神様は病気、事故にだって耐えうる力をもつ。死んだ人間の体を器とするなんて、と自身の体が朽ちると存在そのものをも消した神様もいる。しかしウラノスはこの世に残ることを選んだ。
「ウラノスはつまり、ボクの父なのだけど、戸籍上はおじい様ということになってるのさ」
「じいさんって危篤のか!!」
そこに話がつながるのか、と思うと驚くというよりもあきれる。長い道のりに、あきれる。そうか積雲は、ウラノスに言われたからこの地に来たのか。ウラノスに言われてやって来たのなら、何のために積雲をこの地に呼んだのだろう。
「積雲はウラノスに呼ばれて来たんだよな?どうしてなんだ」
「……え、ボクそんなこと言ったっけ」
鬼負が言ってたんだったか。“夢”の中では鬼負と積雲が不仲だったことを思い出す。やばい、夢の中のこととごっちゃになってしまっている。
「まあいいや、教えてあげるよ」
いぶかしげにしつつも、説明してくれる積雲。俺にとっても深く詮索去れない方がありがたい。
「ボクは復讐ために、ここに来たんだよ」
復讐と言ったくせに、大して表情を変えずに積雲は続ける。

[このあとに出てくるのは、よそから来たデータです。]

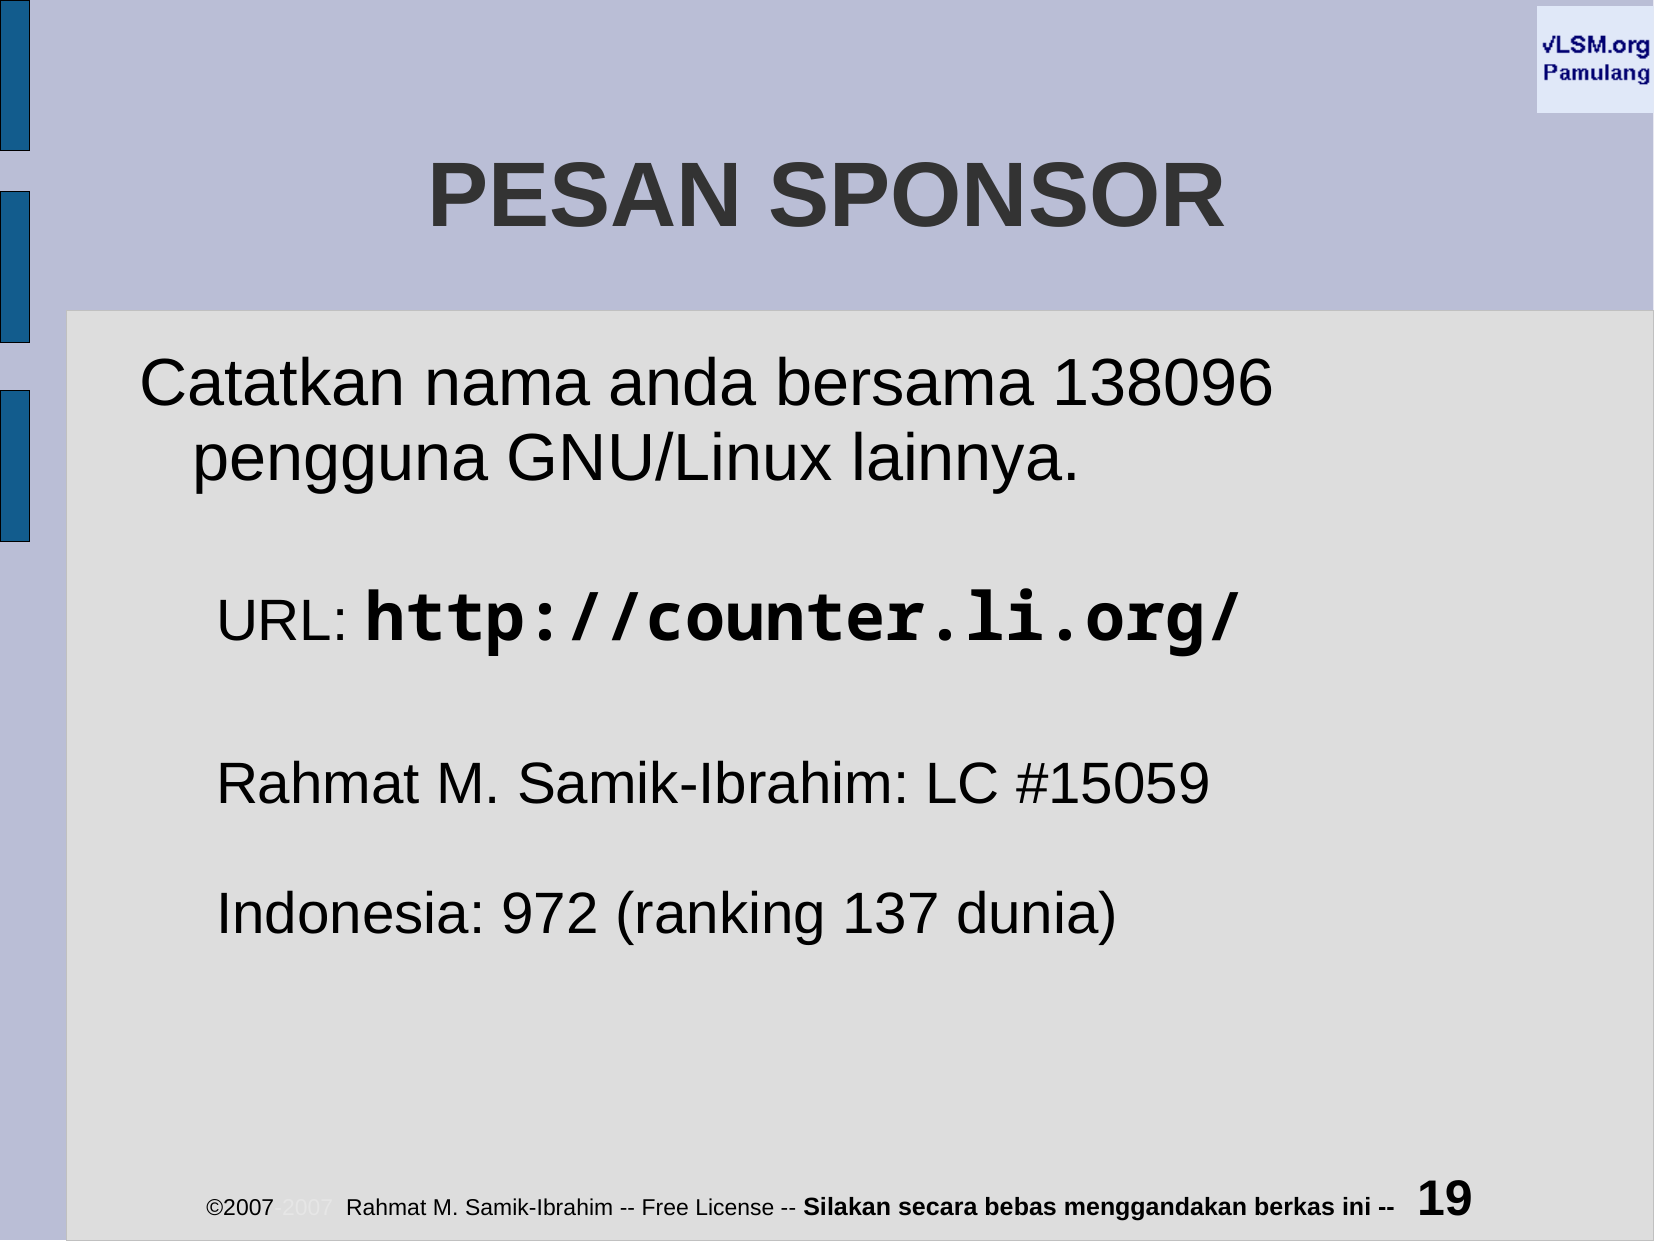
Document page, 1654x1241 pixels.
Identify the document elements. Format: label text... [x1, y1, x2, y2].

picture [1537, 6, 1654, 113]
title PESAN SPONSOR [121, 98, 1534, 291]
list Catatkan nama anda bersama 138096 pengguna GNU/Linux lainnya. URL: http://counter.li.org/ Rahmat M. Samik-Ibrahim: LC #15059 Indonesia: 972 (ranking 137 dunia) [121, 344, 1534, 1112]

ダウナーというか、怒っている風でもなさそうで、本当に復讐なのか?
「三千年前の“風の末裔”との因縁を晴らしに、娘の私が代理として、この学校に転校してきた」
「三千年って、ずいぶん昔のことなんだな」
「神様のことだから、昔のことなのはしょうがないんじゃない?」
復讐しにわざわざ転校までしてきたというのに、積雲は適当だ。
「“風の末裔”は鬼負によると最近、女神になったばかり、らしい。楽勝だな」
最近、女神になる。思い当たる人がいる。タイミングもよすぎるし、積雲に気取られないように深呼吸をし直した。
「……そんな話、俺にして。どうするつもりだ?」
「もちろん、話すつもりなんてなかったよ」
あっけらかんと言われて、こちらも身構えていたのがバカらしくなる。まずい話を聞いたかなと思ったけれど、神様とか言われたけれど、そりゃあ、積雲だってただの女子中学生だ。
ほっとしたところに、電子音が鳴り響く。下校時刻。結果的に授業をさぼってしまった、ああ、こんなわけわからない、ウソかもしれないことを話していてさぼってしまうなんて。
「体調、大丈夫そうだな。教室に、」
最後までは言い切れなかった。綺麗に積雲の拳が腹に入る。
喧嘩なんてしたこと、あるわけない。人生初の力のこもった無抵抗の腹への拳。息が一瞬できなくて、かすれた息を虚しく吐いた。
「ん、こんなもんでいいかな」
手をパンパン、と払うようにする積雲。崩れ落ちる視界の端に、鬼負が見える。ああこれ、消されるやつだ。
「綺麗に忘れるとは思うけど」
見下ろしたまま、積雲は淡々と続ける。
「ボクが今話したこと、誰かに言ったらぶっ殺すから」
無表情に、無感情に、一本調子で笑うことなく積雲は言い切って、振り返らずに行ってしまう。積雲のことをよく言っているわけでもないけれど、今、この“曇”の積雲なら、人殺しも無表情でやりかねないから怖い。
「あーあ。雨月ちゃんを保健室に送るはずが、野分くんが保健室送りだね」
楽しそうな鬼負の声が聞こえたけれど、それに返す気力もなく、すぐに俺の意識は消されてしまった。